Is this a sarcastic statement? Have you LOOKED around America?

scott
03-04-2010, 10:24 AM
To expand a little further, it is perfectly within the realm of free-market thinking to feel there needs to be some government interaction on diets.

People, specifically Americans, have demonstrated a clear lack of the ability to control their own diet, to the point where there is now an inefficient market equilibrium on [caloric, salt, etc.] consumption. A sub-optimal quantity of the [whatever] is being consumed, which is forcing costs upon others that do not partake in the consumption of this good. This doesn't necessarily have to be the costs associated with health care - but could rather by the cost of discomfort caused by having to sit next to a morbidly obese person on a bus or airplane for example.

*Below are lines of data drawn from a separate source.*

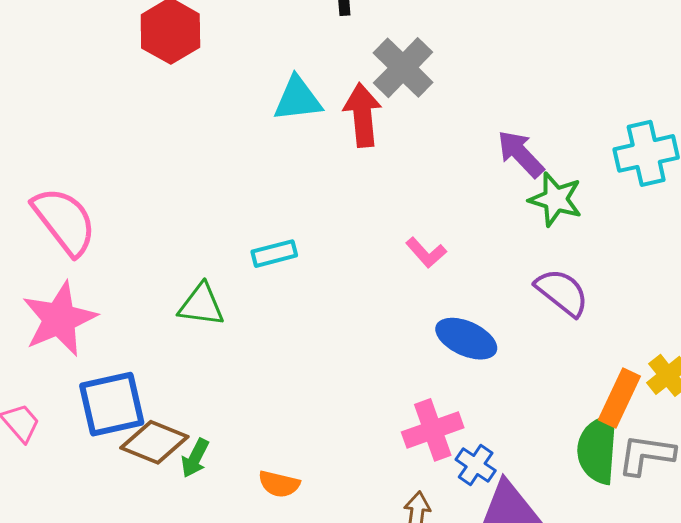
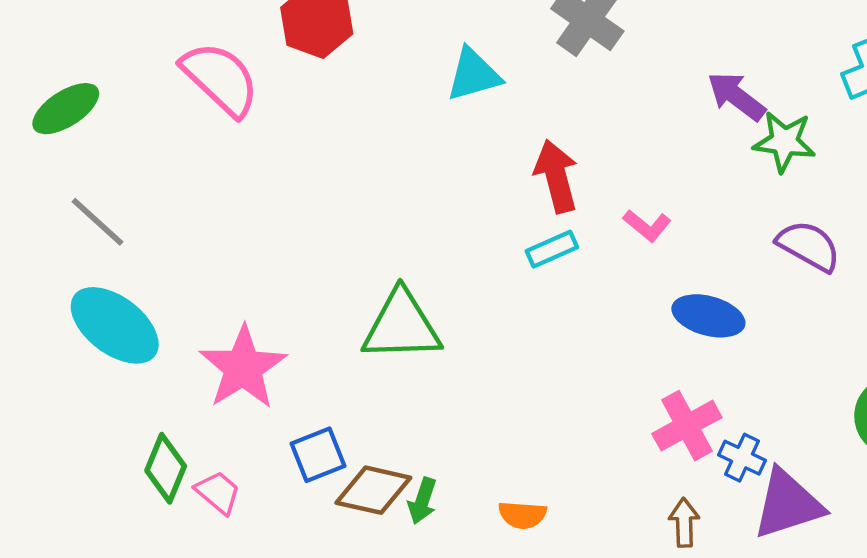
red arrow: (362, 115) -> (556, 176), moved
pink semicircle: (64, 221) -> (220, 79), moved
cyan rectangle: (274, 254) -> (552, 249), moved
green triangle: (201, 305) -> (402, 326), size x1.5
blue square: (112, 404) -> (318, 455), size x0.7

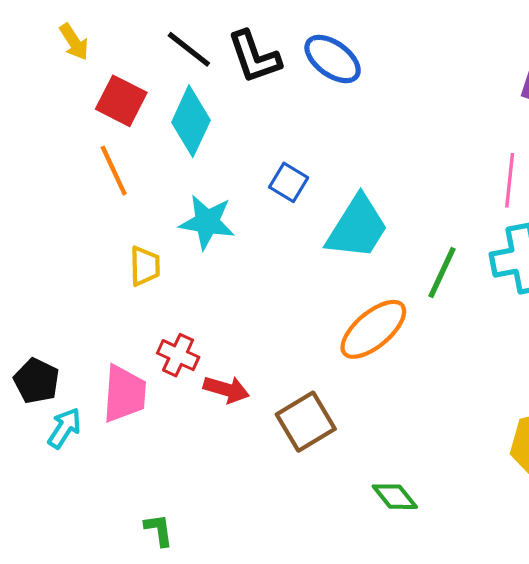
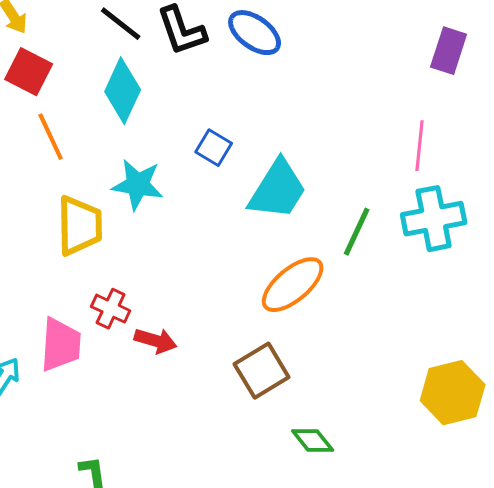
red square: (121, 101) -> (29, 72), moved
yellow trapezoid: (145, 266) -> (80, 226), size x1.6
brown square: (306, 422) -> (262, 371), moved

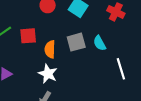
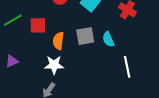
white star: (48, 74) -> (54, 65), turned -30

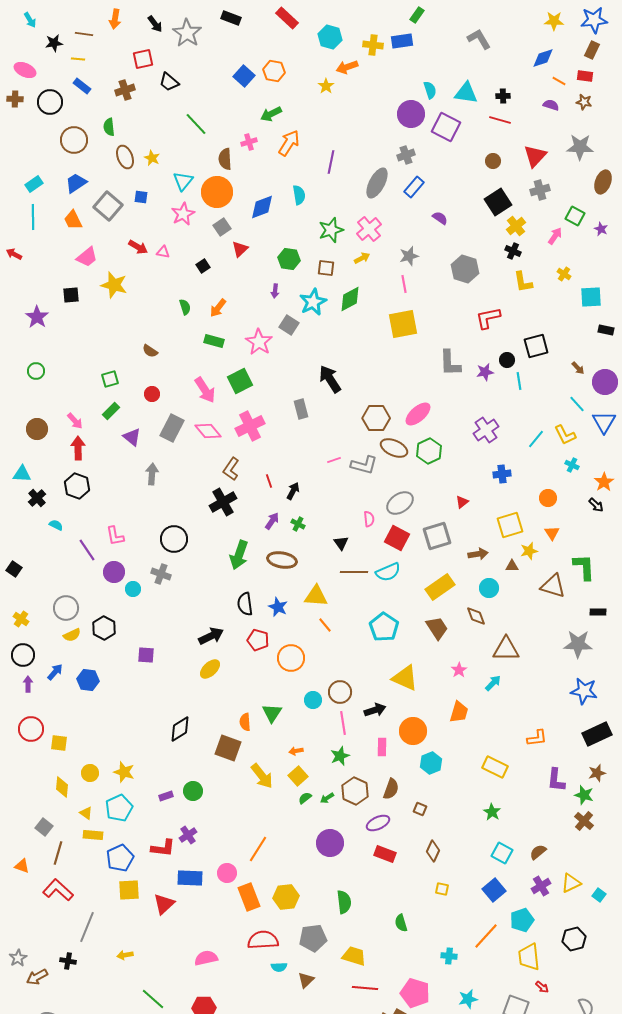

Costs don’t have to be financial to be real, and there a number of real costs borne out of America’s inability to self-police our diets. Free-market economists (of which I am) all acknowledge the existence of inefficient market equilibrium any time the costs or benefits or some action are realized by some part other than those who partook in said action. This is one of the few roles that governments can play in even the least interventionist of government schemes (minimizing externalities, enforcing property rights, providing infrastructure and national security are the fundamentals of most non-interventionist government schemes).

Now, we can debate whether this is a case that merits government interaction – but don’t confuse this with totalitarian politics. This is, by its very nature, Pareto economics in order to maximize efficiency and social welfare.